** EXERCISE REQUIREMENTS **
Copy every line of the records below word for word, omitting the pictures.

** INPUT DATA **

<<<<

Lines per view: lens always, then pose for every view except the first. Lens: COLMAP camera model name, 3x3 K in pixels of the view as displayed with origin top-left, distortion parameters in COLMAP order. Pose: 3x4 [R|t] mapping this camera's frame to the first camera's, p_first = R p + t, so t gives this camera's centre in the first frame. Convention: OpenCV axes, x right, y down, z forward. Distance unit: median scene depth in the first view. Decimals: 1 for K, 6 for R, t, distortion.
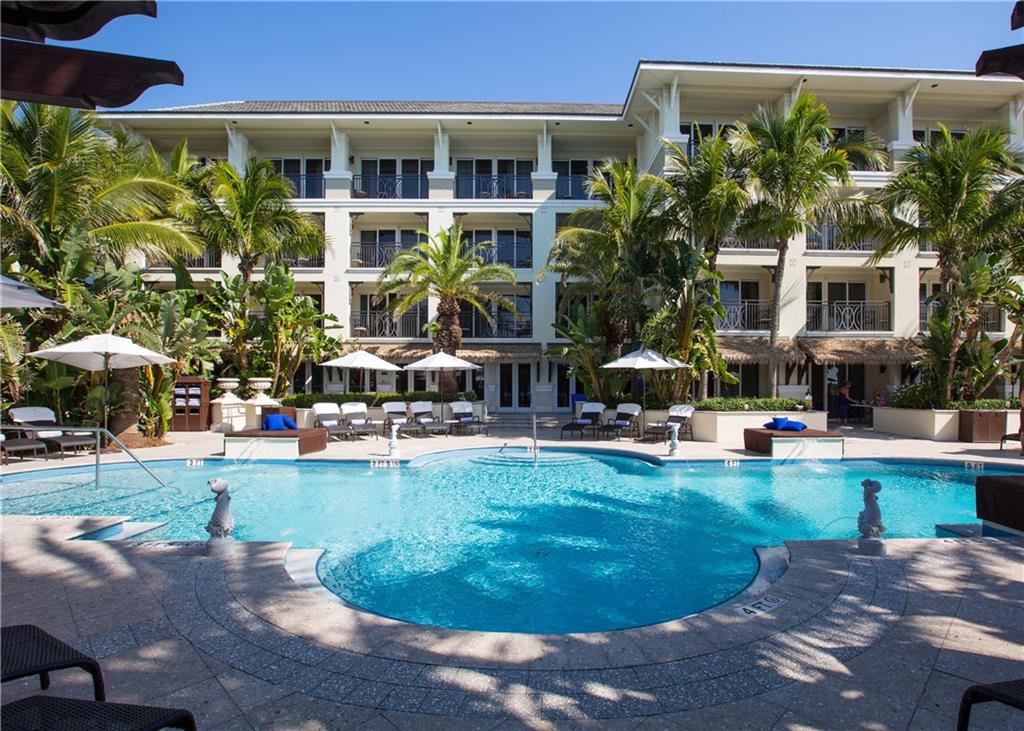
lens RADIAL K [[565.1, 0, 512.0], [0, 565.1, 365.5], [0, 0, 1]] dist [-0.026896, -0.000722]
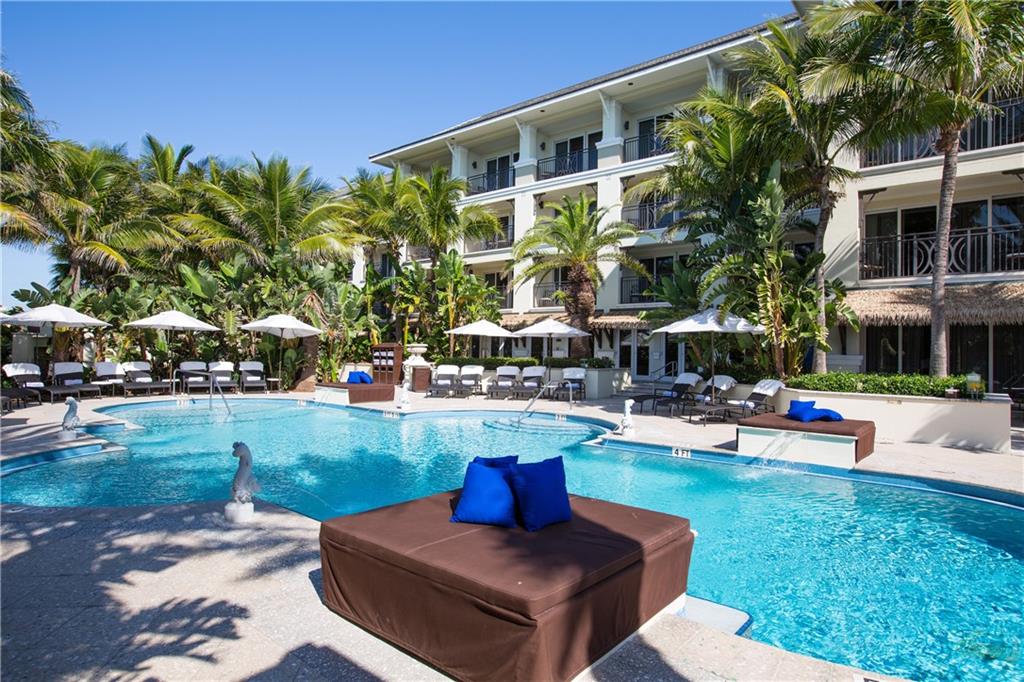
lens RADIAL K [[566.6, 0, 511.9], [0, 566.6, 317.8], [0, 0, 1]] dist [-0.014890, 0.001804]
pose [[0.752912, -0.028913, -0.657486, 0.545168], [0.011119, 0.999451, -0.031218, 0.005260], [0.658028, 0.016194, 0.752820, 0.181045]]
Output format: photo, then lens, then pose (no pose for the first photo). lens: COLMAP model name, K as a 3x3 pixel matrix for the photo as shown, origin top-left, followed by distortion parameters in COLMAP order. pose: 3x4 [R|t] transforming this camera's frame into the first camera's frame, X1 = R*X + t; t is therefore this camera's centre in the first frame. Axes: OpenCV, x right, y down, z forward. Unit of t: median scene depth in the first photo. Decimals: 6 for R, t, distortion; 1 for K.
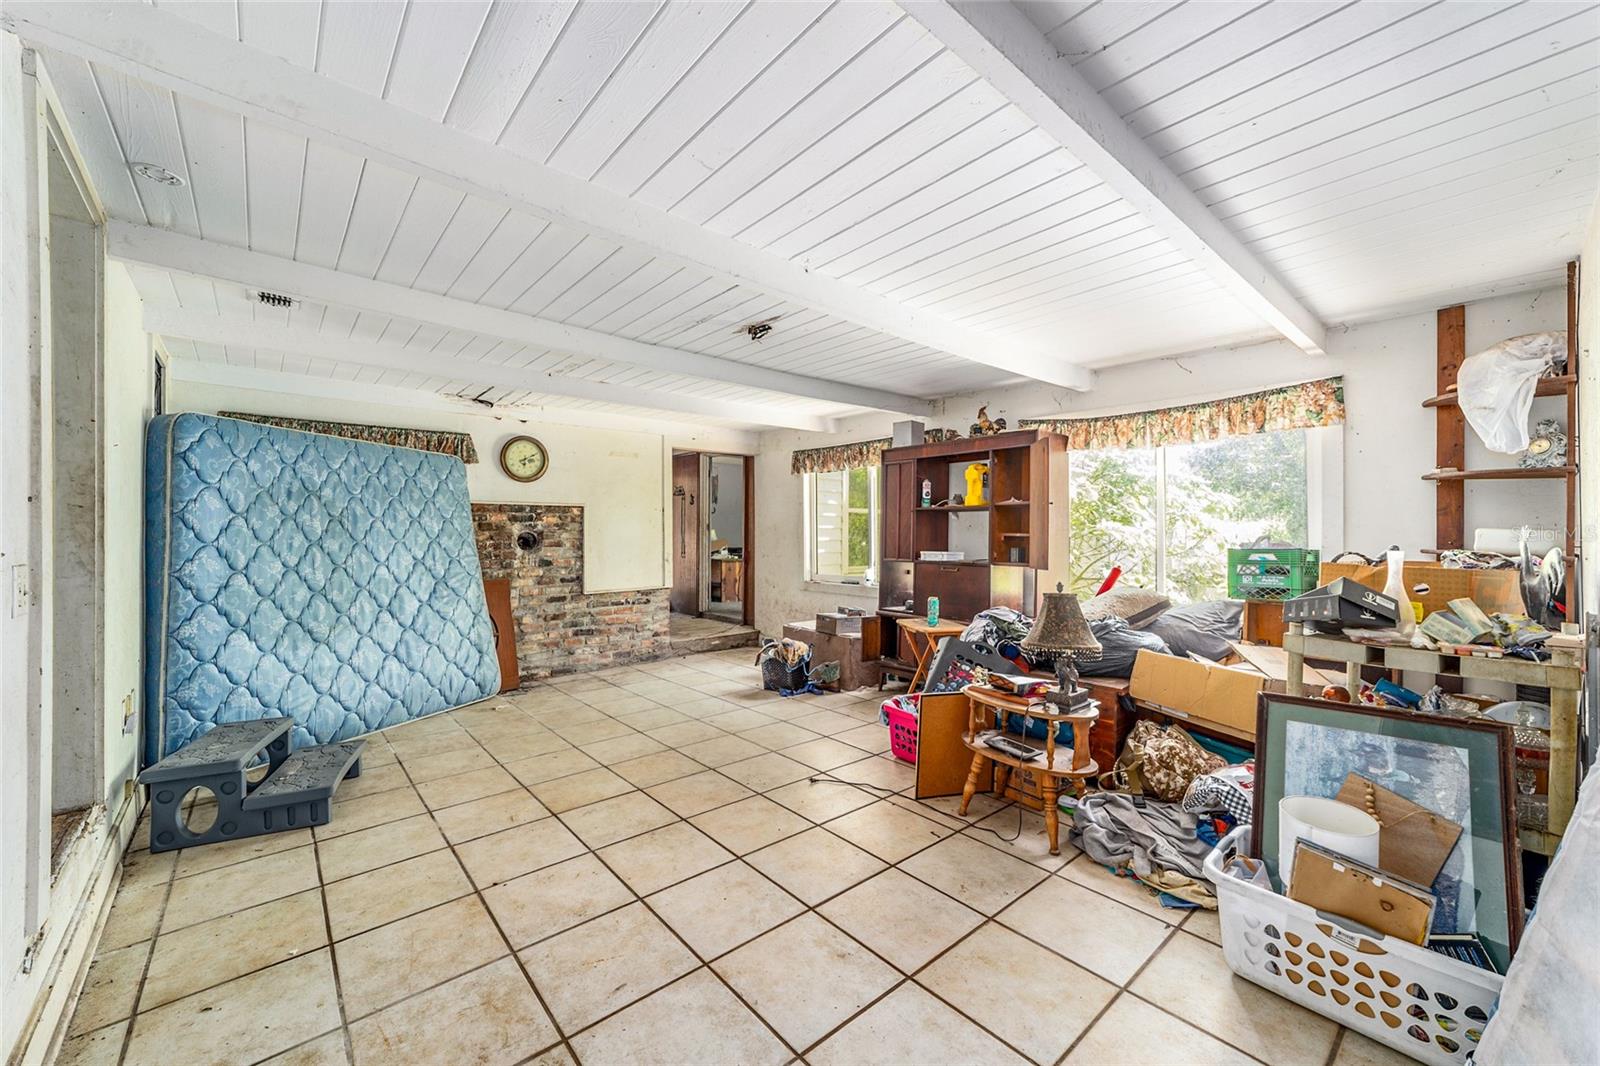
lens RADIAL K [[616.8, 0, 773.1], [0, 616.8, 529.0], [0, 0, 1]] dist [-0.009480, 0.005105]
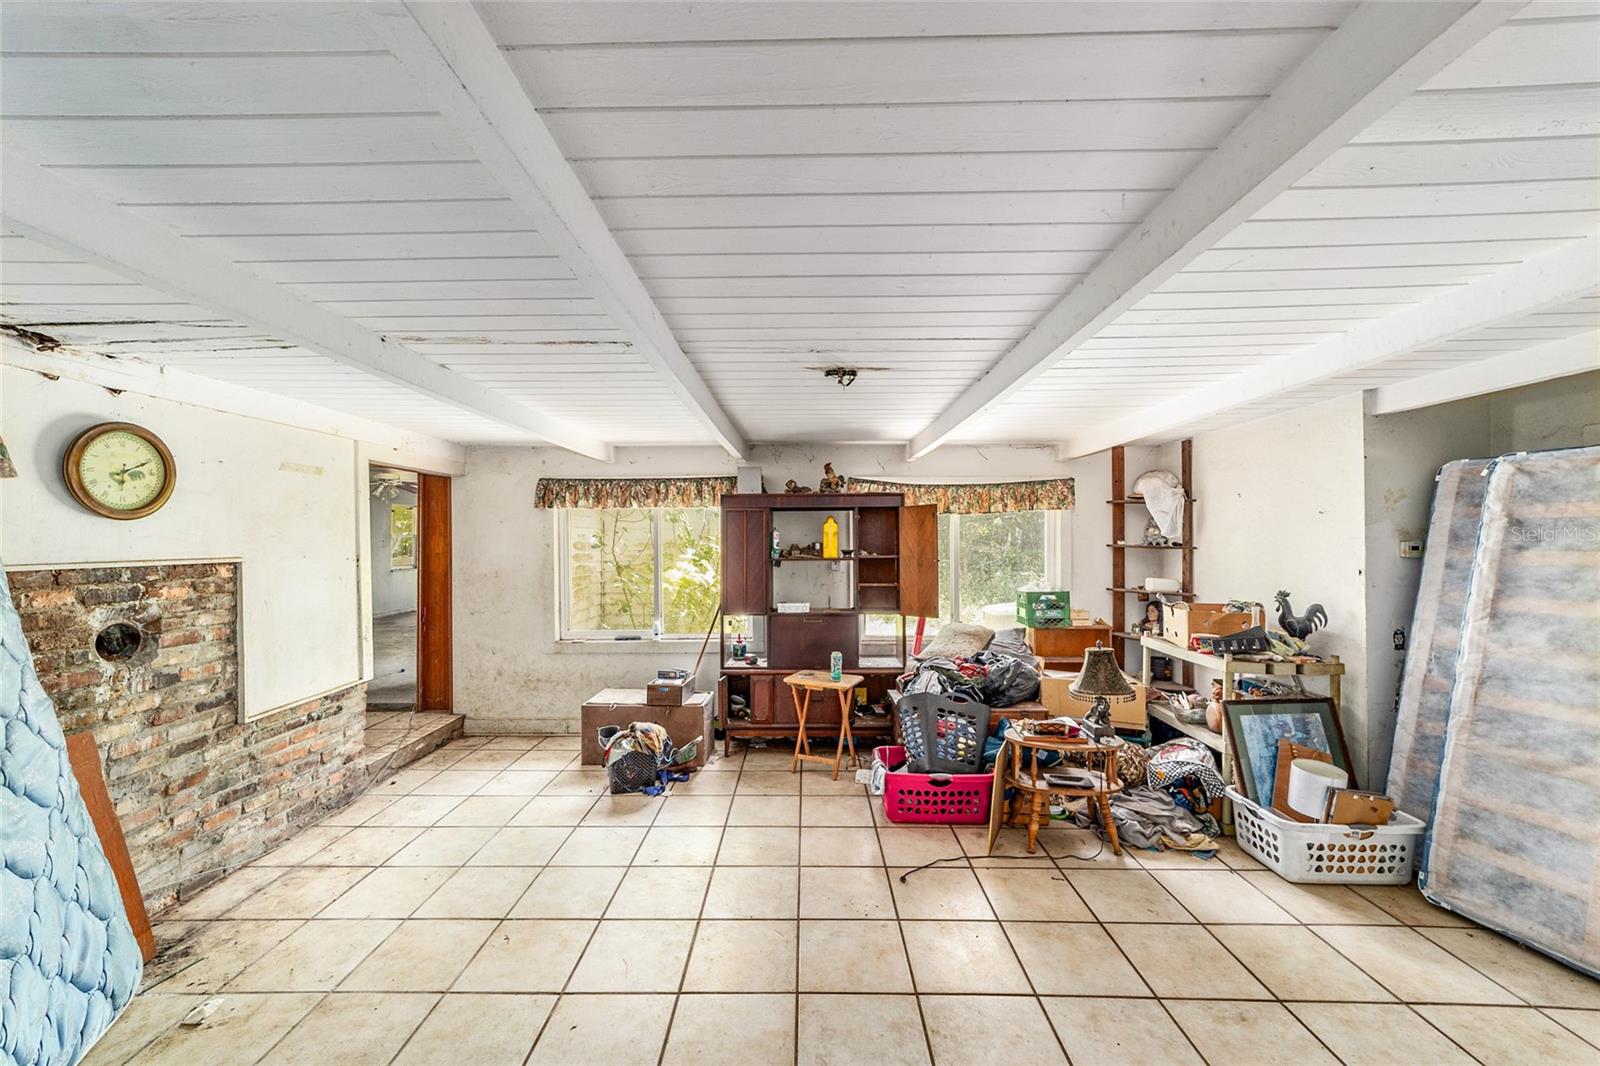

>>>>

** SOLVED PROBLEM **
Lines per view: lens always, then pose for every view except the first. Lens: COLMAP camera model name, 3x3 K in pixels of the view as displayed with origin top-left, distortion parameters in COLMAP order. Pose: 3x4 [R|t] mapping this camera's frame to the first camera's, p_first = R p + t, so t gives this camera's centre in the first frame. Convention: OpenCV axes, x right, y down, z forward. Distance unit: median scene depth in the first view. Decimals: 1 for K, 6 for R, t, distortion.
lens RADIAL K [[565.1, 0, 512.0], [0, 565.1, 365.5], [0, 0, 1]] dist [-0.026896, -0.000722]
lens RADIAL K [[566.6, 0, 511.9], [0, 566.6, 317.8], [0, 0, 1]] dist [-0.014890, 0.001804]
pose [[0.752912, -0.028913, -0.657486, 0.545168], [0.011119, 0.999451, -0.031218, 0.005260], [0.658028, 0.016194, 0.752820, 0.181045]]
Output format: photo, then lens, then pose (no pose for the first photo). lens: COLMAP model name, K as a 3x3 pixel matrix for the photo as shown, origin top-left, followed by distortion parameters in COLMAP order. pose: 3x4 [R|t] transforming this camera's frame into the first camera's frame, X1 = R*X + t; t is therefore this camera's centre in the first frame. Axes: OpenCV, x right, y down, z forward. Unit of t: median scene depth in the first photo. Decimals: 6 for R, t, distortion; 1 for K.
lens RADIAL K [[616.8, 0, 773.1], [0, 616.8, 529.0], [0, 0, 1]] dist [-0.009480, 0.005105]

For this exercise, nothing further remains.